Nil-paid shares are typically used in circumstances where the EMI qualifying criteria cannot be met in full and the creation of a separate class of growth shares is not feasible, but the parties still wish to achieve capital treatment (rather than go down the route of ‘easy, but expensive’ unapproved options).
Nil-paid shares are usually ordinary shares of an existing class which are issued at full price (i.e., at a price equal to the shares’ unrestricted market value), but without collecting the subscription amount from the subscriber until an exit or other specified event occurs (such as a sale, IPO, liquidation or a compulsory transfer by a leaver). Investors may be prepared to agree to this arrangement on the basis that the founder would be committing to paying full market value for the shares (as at the time of issue) at a future point in time, with the founder’s return thereby being restricted to future growth.
Provided the shares are acquired for a subscription price equal to their unrestricted value, the acquisition does not give rise to employment tax liabilities (and the subscription agreement can cater for the eventuality of HMRC disagreeing with the shares’ valuation by providing for an automatic uplift in the subscription price to occur in those circumstances). Assuming a ‘section 431 election’ is entered into within 14 days from acquisition, future increases in the shares’ value will normally be treated as capital subject to CGT rather than employment income.
The arrangement is not entirely free from employment tax liabilities, as the subscription price not paid up is treated similarly to a cheap taxable loan. This has two consequences:
- First, to the extent that interest is not charged or is charged at below the HMRC official rate of interest (2 per cent per annum as at the date of this Insight piece, but this may increase in the future), there would be an annual charge to income tax on the benefit of not having to pay sufficient interest (subject to the availability of an applicable relief). Where a charge to income tax arises, there will also be a charge to Class 1A NICs for the employer company.
- Secondly, if the relevant amount is written off, there will be a charge to employment income tax and NICs on the value written off.
The main risk of this type of arrangement is a commercial one, as in the normal course of events any amount of the subscription price left outstanding will eventually become payable and the value of the shares acquired nil-paid can go down as well as up. In the event the payment obligation is crystallised at a successful exit, a founder holding nil-paid shares should be able to pay the outstanding amount out of the exit proceeds due to him.
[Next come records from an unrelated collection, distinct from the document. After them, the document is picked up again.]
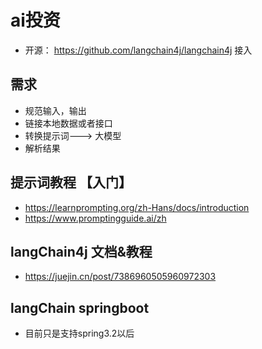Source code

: # ai投资

* 开源： https://github.com/langchain4j/langchain4j 接入

## 需求
* 规范输入，输出
* 链接本地数据或者接口
* 转换提示词---> 大模型
* 解析结果

## 提示词教程 【入门】
* https://learnprompting.org/zh-Hans/docs/introduction
* https://www.promptingguide.ai/zh

## langChain4j 文档&教程
* https://juejin.cn/post/7386960505960972303


## langChain springboot
* 目前只是支持spring3.2以后

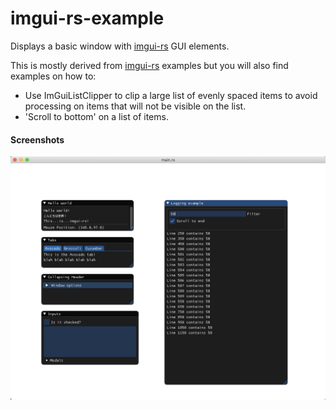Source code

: # imgui-rs-example

Displays a basic window with [imgui-rs](https://github.com/Gekkio/imgui-rs) GUI elements.

This is mostly derived from [imgui-rs](https://github.com/Gekkio/imgui-rs) examples but you will also find examples on how to:

- Use ImGuiListClipper to clip a large list of evenly spaced items to avoid processing on items that will not be visible on the list.
- 'Scroll to bottom' on a list of items.

#### Screenshots

![screenshot](screenshots/main.png)
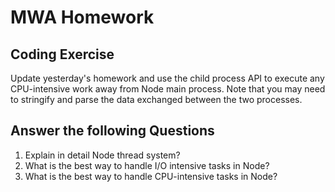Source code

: # MWA Homework
## Coding Exercise
Update yesterday's homework and use the child process API to execute any CPU-intensive work away from Node main process. Note that you may need to stringify and parse the data exchanged between the two processes.
  
## Answer the following Questions
1. Explain in detail Node thread system?
2. What is the best way to handle I/O intensive tasks in Node?
3. What is the best way to handle CPU-intensive tasks in Node?
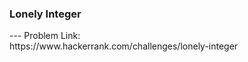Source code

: <h3>Lonely Integer</h3>
---
Problem Link:<br/>
https://www.hackerrank.com/challenges/lonely-integer

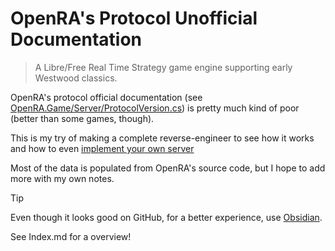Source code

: # OpenRA's Protocol Unofficial Documentation
> A Libre/Free Real Time Strategy game engine supporting early Westwood classics.

OpenRA's protocol official documentation (see [OpenRA.Game/Server/ProtocolVersion.cs](https://github.com/OpenRA/OpenRA/blob/bleed/OpenRA.Game/Server/ProtocolVersion.cs)) is pretty much kind of poor (better than some games, though).

This is my try of making a complete reverse-engineer to see how it works and how to even [implement your own server](https://github.com/ilaicraftYT/openra-server)

Most of the data is populated from OpenRA's source code, but I hope to add more with my own notes. 

>[!TIP]
>Even though it looks good on GitHub, for a better experience, use [Obsidian](https://obsidian.md).

See Index.md for a overview!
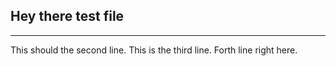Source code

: ## Hey there test file

---
This should the second line.
This is the third line.
Forth line right here.
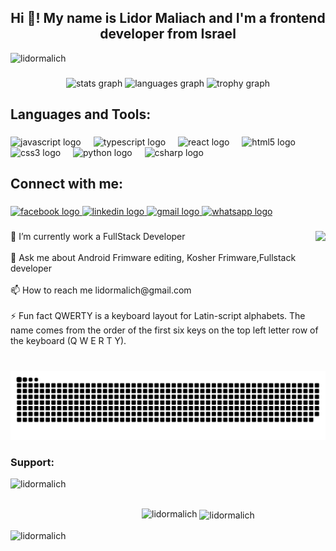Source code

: <h2 align="center">Hi 👋! My name is Lidor Maliach and I'm a  frontend developer from Israel</h2>
<p align="left"> <img src="https://komarev.com/ghpvc/?username=lidormalich&label=Profile%20views&color=0e75b6&style=flat" alt="lidormalich" /> </p>

###

<div align="center">
  <img src="https://github-readme-stats.vercel.app/api?username=lidormalich&hide_title=false&hide_rank=false&show_icons=true&include_all_commits=true&count_private=true&disable_animations=false&theme=dracula&locale=en&hide_border=false&order=1" height="150" alt="stats graph"  />
  <img src="https://github-readme-stats.vercel.app/api/top-langs?username=lidormalich&locale=en&hide_title=false&layout=compact&card_width=320&langs_count=5&theme=dracula&hide_border=false&order=2" height="150" alt="languages graph"  />
  <img src="https://github-profile-trophy.vercel.app?username=lidormalich&theme=dracula&column=-1&row=1&margin-w=8&margin-h=8&no-bg=false&no-frame=false&order=4" height="150" alt="trophy graph"  />
</div>

###

<h2 align="left">Languages and Tools:</h2>

###

<div align="left">
  <img src="https://cdn.jsdelivr.net/gh/devicons/devicon/icons/javascript/javascript-original.svg" height="30" alt="javascript logo"  />
  <img width="12" />
  <img src="https://cdn.jsdelivr.net/gh/devicons/devicon/icons/typescript/typescript-original.svg" height="30" alt="typescript logo"  />
  <img width="12" />
  <img src="https://cdn.jsdelivr.net/gh/devicons/devicon/icons/react/react-original.svg" height="30" alt="react logo"  />
  <img width="12" />
  <img src="https://cdn.jsdelivr.net/gh/devicons/devicon/icons/html5/html5-original.svg" height="30" alt="html5 logo"  />
  <img width="12" />
  <img src="https://cdn.jsdelivr.net/gh/devicons/devicon/icons/css3/css3-original.svg" height="30" alt="css3 logo"  />
  <img width="12" />
  <img src="https://cdn.jsdelivr.net/gh/devicons/devicon/icons/python/python-original.svg" height="30" alt="python logo"  />
  <img width="12" />
  <img src="https://cdn.jsdelivr.net/gh/devicons/devicon/icons/csharp/csharp-original.svg" height="30" alt="csharp logo"  />
</div>

###

<h2 align="left">Connect with me:</h2>

###

<div align="left">
  <a href="https://www.facebook.com/lidormalich2" target="_blank">
    <img src="https://img.shields.io/static/v1?message=Facebook&logo=facebook&label=&color=1877F2&logoColor=white&labelColor=&style=for-the-badge" height="35" alt="facebook logo"  />
  </a>
  <a href="https://www.linkedin.com/in/lidormalich/" target="_blank">
    <img src="https://img.shields.io/static/v1?message=LinkedIn&logo=linkedin&label=&color=0077B5&logoColor=white&labelColor=&style=for-the-badge" height="35" alt="linkedin logo"  />
  </a>
  <a href="mailto:lidormalich@gmail.com" target="_blank">
    <img src="https://img.shields.io/static/v1?message=Gmail&logo=gmail&label=&color=D14836&logoColor=white&labelColor=&style=for-the-badge" height="35" alt="gmail logo"  />
  </a>
  <a href="https://wa.me/972526761204" target="_blank">
    <img src="https://img.shields.io/static/v1?message=Whatsapp&logo=whatsapp&label=&color=25D366&logoColor=white&labelColor=&style=for-the-badge" height="35" alt="whatsapp logo"  />
  </a>
</div>

###

<img align="right" height="150" src="https://avatars.githubusercontent.com/u/12498514?v=4"  />

###

<p align="left">🌱 I’m currently work a FullStack Developer<br><br>💬 Ask me about Android Frimware editing, Kosher Frimware,Fullstack developer<br><br>📫 How to reach me lidormalich@gmail.com<br><br>⚡ Fun fact QWERTY is a keyboard layout for Latin-script alphabets. The name comes from the order of the first six keys on the top left letter row of the keyboard (Q W E R T Y).</p>

###

<br clear="both">

<img src="https://raw.githubusercontent.com/lidormalich/lidormalich/output/snake.svg" alt="Snake animation" />

###

<h3 align="left">Support:</h3>
<p><a href="https://www.buymeacoffee.com/lidormalich"> <img align="left" src="https://cdn.buymeacoffee.com/buttons/v2/default-yellow.png" height="50" width="210" alt="lidormalich" /></a></p><br><br>

<p><img align="left" src="https://github-readme-stats.vercel.app/api/top-langs?username=lidormalich&show_icons=true&locale=en&layout=compact" alt="lidormalich" /></p>

<p>&nbsp;<img align="center" src="https://github-readme-stats.vercel.app/api?username=lidormalich&show_icons=true&locale=en" alt="lidormalich" /></p>

<p><img align="center" src="https://github-readme-streak-stats.herokuapp.com/?user=lidormalich&" alt="lidormalich" /></p>
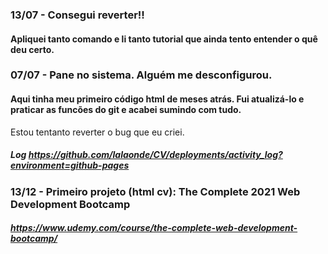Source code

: ### 13/07 - Consegui reverter!! 
#### Apliquei tanto comando e li tanto tutorial que ainda tento entender o quê deu certo. 

### 07/07 - Pane no sistema. Alguém me desconfigurou. 
#### Aqui tinha meu primeiro código html de meses atrás. Fui atualizá-lo e praticar as funcões do git e acabei sumindo com tudo. 
Estou tentanto reverter o bug que eu criei.  
##### Log https://github.com/lalaonde/CV/deployments/activity_log?environment=github-pages

### 13/12 - Primeiro projeto (html cv): The Complete 2021 Web Development Bootcamp
##### https://www.udemy.com/course/the-complete-web-development-bootcamp/ 
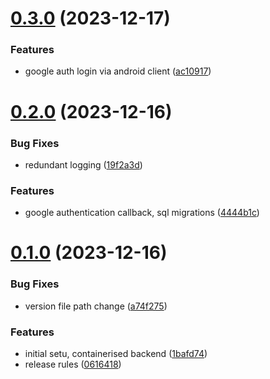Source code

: # [0.3.0](https://github.com/Kshitiz1403/Alertly/compare/v0.2.0...v0.3.0) (2023-12-17)


### Features

* google auth login via android client ([ac10917](https://github.com/Kshitiz1403/Alertly/commit/ac109178661d30dd0ee7a4c9851961247f740c40))



# [0.2.0](https://github.com/Kshitiz1403/Alertly/compare/v0.1.0...v0.2.0) (2023-12-16)


### Bug Fixes

* redundant logging ([19f2a3d](https://github.com/Kshitiz1403/Alertly/commit/19f2a3d757ed5ff96ab0769bdcd971a636756dbb))


### Features

* google authentication callback, sql migrations ([4444b1c](https://github.com/Kshitiz1403/Alertly/commit/4444b1c65e47ff678109aa005e237c906ce361ff))



# [0.1.0](https://github.com/Kshitiz1403/Alertly/compare/0616418e2b6687e16b2c15b993198daa1d3550b6...v0.1.0) (2023-12-16)


### Bug Fixes

* version file path change ([a74f275](https://github.com/Kshitiz1403/Alertly/commit/a74f275e5eef953f598c2acbe6981b0022ba14fe))


### Features

* initial setu, containerised backend ([1bafd74](https://github.com/Kshitiz1403/Alertly/commit/1bafd74ff435046472b13e869e109ab8387fe337))
* release rules ([0616418](https://github.com/Kshitiz1403/Alertly/commit/0616418e2b6687e16b2c15b993198daa1d3550b6))



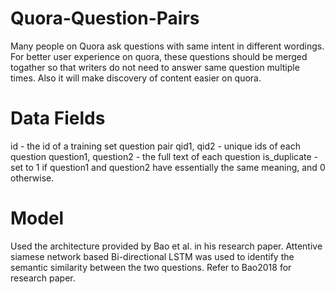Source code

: # Quora-Question-Pairs
Many people on Quora ask questions with same intent in different wordings. For better user experience on quora, these questions should be merged togather so that writers do not need to answer same question multiple times. Also it will make discovery of content easier on quora. 

# Data Fields
id - the id of a training set question pair
qid1, qid2 - unique ids of each question
question1, question2 - the full text of each question
is_duplicate - set to 1 if question1 and question2 have essentially the same meaning, and 0 otherwise.

# Model

Used the architecture provided by Bao et al. in his research paper. Attentive siamese network based Bi-directional LSTM was used to identify the semantic similarity between the two questions. Refer to Bao2018 for research paper.
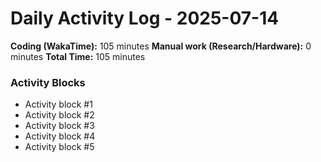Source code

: # Daily Activity Log - 2025-07-14

**Coding (WakaTime):** 105 minutes
**Manual work (Research/Hardware):** 0 minutes
**Total Time:** 105 minutes

### Activity Blocks
- Activity block #1
- Activity block #2
- Activity block #3
- Activity block #4
- Activity block #5
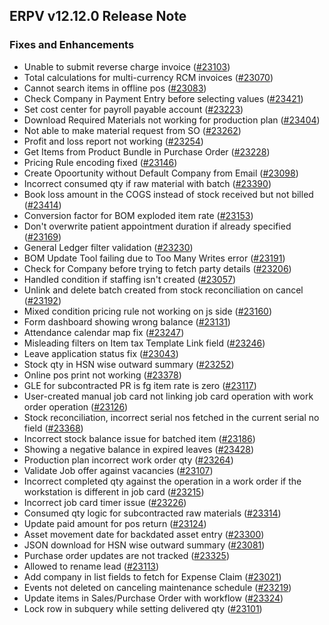 ## ERPV v12.12.0 Release Note

### Fixes and Enhancements

- Unable to submit reverse charge invoice ([#23103](https://github.com/frappe/erpnext/pull/23103))
- Total calculations for multi-currency RCM invoices ([#23070](https://github.com/frappe/erpnext/pull/23070))
- Cannot search items in offline pos ([#23083](https://github.com/frappe/erpnext/pull/23083))
- Check Company in Payment Entry before selecting values ([#23421](https://github.com/frappe/erpnext/pull/23421))
- Set cost center for payroll payable account ([#23223](https://github.com/frappe/erpnext/pull/23223))
- Download Required Materials not working for production plan ([#23404](https://github.com/frappe/erpnext/pull/23404))
- Not able to make material request from SO ([#23262](https://github.com/frappe/erpnext/pull/23262))
- Profit and loss report not working ([#23254](https://github.com/frappe/erpnext/pull/23254))
- Get Items from Product Bundle in Purchase Order ([#23228](https://github.com/frappe/erpnext/pull/23228))
- Pricing Rule encoding fixed ([#23146](https://github.com/frappe/erpnext/pull/23146))
- Create Opoortunity without Default Company from Email ([#23098](https://github.com/frappe/erpnext/pull/23098))
- Incorrect consumed qty if raw material with batch ([#23390](https://github.com/frappe/erpnext/pull/23390))
- Book loss amount in the COGS instead of stock received but not billed ([#23414](https://github.com/frappe/erpnext/pull/23414))
- Conversion factor for BOM exploded item rate ([#23153](https://github.com/frappe/erpnext/pull/23153))
- Don't overwrite patient appointment duration if already specified ([#23169](https://github.com/frappe/erpnext/pull/23169))
- General Ledger filter validation ([#23230](https://github.com/frappe/erpnext/pull/23230))
- BOM Update Tool failing due to Too Many Writes error ([#23191](https://github.com/frappe/erpnext/pull/23191))
- Check for Company before trying to fetch party details ([#23206](https://github.com/frappe/erpnext/pull/23206))
- Handled condition if staffing isn't created ([#23057](https://github.com/frappe/erpnext/pull/23057))
- Unlink and delete batch created from stock reconciliation on cancel ([#23192](https://github.com/frappe/erpnext/pull/23192))
- Mixed condition pricing rule not working on js side ([#23160](https://github.com/frappe/erpnext/pull/23160))
- Form dashboard showing wrong balance ([#23131](https://github.com/frappe/erpnext/pull/23131))
- Attendance calendar map fix ([#23247](https://github.com/frappe/erpnext/pull/23247))
- Misleading filters on Item tax Template Link field ([#23246](https://github.com/frappe/erpnext/pull/23246))
- Leave application status fix ([#23043](https://github.com/frappe/erpnext/pull/23043))
- Stock qty in HSN wise outward summary ([#23252](https://github.com/frappe/erpnext/pull/23252))
- Online pos print not working ([#23378](https://github.com/frappe/erpnext/pull/23378))
- GLE for subcontracted PR is fg item rate is zero ([#23117](https://github.com/frappe/erpnext/pull/23117))
- User-created manual job card not linking job card operation with work order operation ([#23126](https://github.com/frappe/erpnext/pull/23126))
- Stock reconciliation, incorrect serial nos fetched in the current serial no field ([#23368](https://github.com/frappe/erpnext/pull/23368))
- Incorrect stock balance issue for batched item ([#23186](https://github.com/frappe/erpnext/pull/23186))
- Showing a negative balance in expired leaves  ([#23428](https://github.com/frappe/erpnext/pull/23428))
- Production plan incorrect work order qty ([#23264](https://github.com/frappe/erpnext/pull/23264))
- Validate Job offer against vacancies ([#23107](https://github.com/frappe/erpnext/pull/23107))
- Incorrect completed qty against the operation in a work order if the workstation is different in job card ([#23215](https://github.com/frappe/erpnext/pull/23215))
- Incorrect job card timer issue ([#23226](https://github.com/frappe/erpnext/pull/23226))
- Consumed qty logic for subcontracted raw materials ([#23314](https://github.com/frappe/erpnext/pull/23314))
- Update paid amount for pos return ([#23124](https://github.com/frappe/erpnext/pull/23124))
- Asset movement date for backdated asset entry ([#23300](https://github.com/frappe/erpnext/pull/23300))
- JSON download for HSN wise outward summary ([#23081](https://github.com/frappe/erpnext/pull/23081))
- Purchase order updates are not tracked ([#23325](https://github.com/frappe/erpnext/pull/23325))
- Allowed to rename lead ([#23113](https://github.com/frappe/erpnext/pull/23113))
- Add company in list fields to fetch for Expense Claim ([#23021](https://github.com/frappe/erpnext/pull/23021))
- Events not deleted on canceling maintenance schedule ([#23219](https://github.com/frappe/erpnext/pull/23219))
- Update items in Sales/Purchase Order with workflow ([#23324](https://github.com/frappe/erpnext/pull/23324))
- Lock row in subquery while setting delivered qty ([#23101](https://github.com/frappe/erpnext/pull/23101))
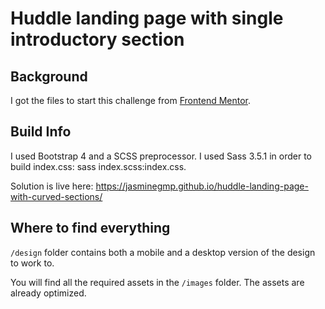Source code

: # Huddle landing page with single introductory section

## Background

I got the files to start this challenge from [Frontend Mentor](https://www.frontendmentor.io).

## Build Info

I used Bootstrap 4 and a SCSS preprocessor. I used Sass 3.5.1 in order to build index.css: sass index.scss:index.css.

Solution is live here: https://jasminegmp.github.io/huddle-landing-page-with-curved-sections/


## Where to find everything

`/design` folder contains both a mobile and a desktop version of the design to work to. 


You will find all the required assets in the `/images` folder. The assets are already optimized.

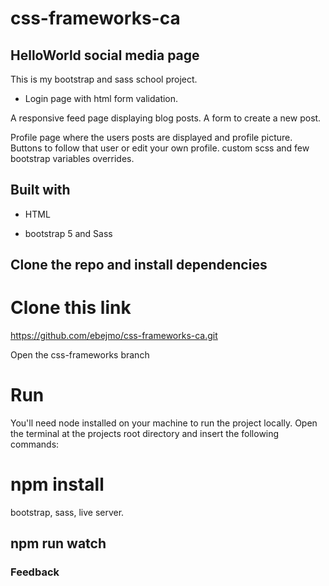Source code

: 
# css-frameworks-ca

## HelloWorld social media page

This is my  bootstrap and sass school project.

- Login page with html form validation.

A responsive feed page displaying blog posts. A form to create a new post.

Profile page where the users posts are displayed and profile picture. Buttons to follow that user or edit your own profile.
custom scss and few bootstrap variables overrides.

## Built with

- HTML

- bootstrap 5 and Sass

## Clone the repo and install dependencies

# Clone this link

<https://github.com/ebejmo/css-frameworks-ca.git>

Open the css-frameworks branch

# Run

You'll need node installed on your machine to run the project locally. Open the terminal at the projects root directory and insert the following commands:

# npm install

bootstrap, sass, live server.

## npm run watch

### Feedback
However, if the payment obligation was crystallised by an insolvent liquidation, the subscription price left outstanding would be payable – even if at that point the nil-paid shares are worth less than the amount outstanding. A liquidator normally has no choice but to call in any amounts owed to the company; consequently, getting the outstanding subscription amount written off is not an option in those circumstances. For those reasons, a founder will often regard the use of nil-paid shares as too risky, especially where the financial situation of the company in question is less than secure.